I've intentionally held off on covering this topic because Conditional Access policies are nearly impossible to standardize. Every organization's environment, risk tolerance, and goals are different, so trying to define a "one-size-fits-all" approach never really works.

Even the term baseline tends to cause confusion. What starts out as a flexible reference point often gets treated like a strict rulebook, even though that's rarely what the creators intended.

With that in mind, this isn't a baseline or an official recommendation. It's simply a look at the policies I use in practice. Take what fits, leave what doesn't.

Assignment philosophy

Apply broadly, exclude narrowly.

If you assign to static groups, you've made yourself a static problem. Even if it's a dynamic group, there might be times where for whatever reason a user isn't quite fitting the rule, and it may as well have been an "all users" assignment from the start anyway.

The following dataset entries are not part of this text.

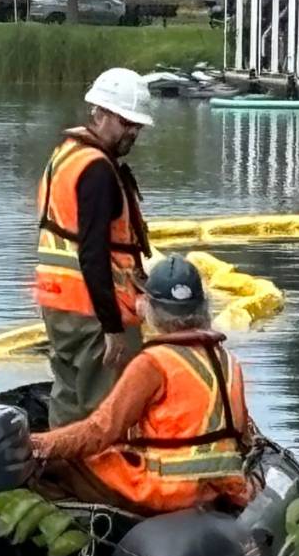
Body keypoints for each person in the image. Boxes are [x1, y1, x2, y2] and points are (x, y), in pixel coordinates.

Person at [28, 255, 260, 515]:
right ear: (203, 306)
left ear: (149, 308)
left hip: (166, 491)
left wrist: (37, 444)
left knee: (57, 465)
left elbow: (99, 431)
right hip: (217, 488)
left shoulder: (153, 363)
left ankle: (90, 529)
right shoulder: (229, 361)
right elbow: (242, 436)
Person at [33, 68, 156, 426]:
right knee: (109, 411)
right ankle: (102, 464)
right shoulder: (98, 171)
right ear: (100, 113)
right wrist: (112, 327)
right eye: (126, 122)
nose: (133, 131)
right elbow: (93, 253)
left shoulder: (67, 155)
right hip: (94, 310)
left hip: (59, 304)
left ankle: (58, 459)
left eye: (137, 124)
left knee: (69, 400)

Note: Where specific property types aren't configured, that means it will apply to everything. In "MFA all users all resources", I'm not configuring any network or conditions. It simply means it applies to all users regardless of other possible login routes.

Policies I use

More detail on each individual policy will be posted as a follow-up. In the meantime, the short list below is the shape of what I recommend starting from:

  • CA01 - MFA all users all resources. Require MFA for every sign-in, with narrow service-account exclusions only.
  • Block legacy authentication. Kill basic auth everywhere. No exceptions worth making in 2025.
  • Require compliant or hybrid-joined device for managed apps. Keep corporate data on trusted endpoints.
  • Require MFA for admins (always). A second layer even when broader MFA is weakened by exclusions.
  • Risky sign-in and risky user policies. Let Identity Protection escalate instead of blocking by default.
  • Session controls for web. Sign-in frequency and persistent browser limits for high-value apps.

A note on exclusions

Every policy needs a break-glass path. Maintain at least two cloud-only Global Admin accounts, excluded from MFA and location policies, with long random passwords stored in a vault and alerts on sign-in. Test that access quarterly. A policy you can't safely undo is a policy that will eventually lock you out at the worst possible time.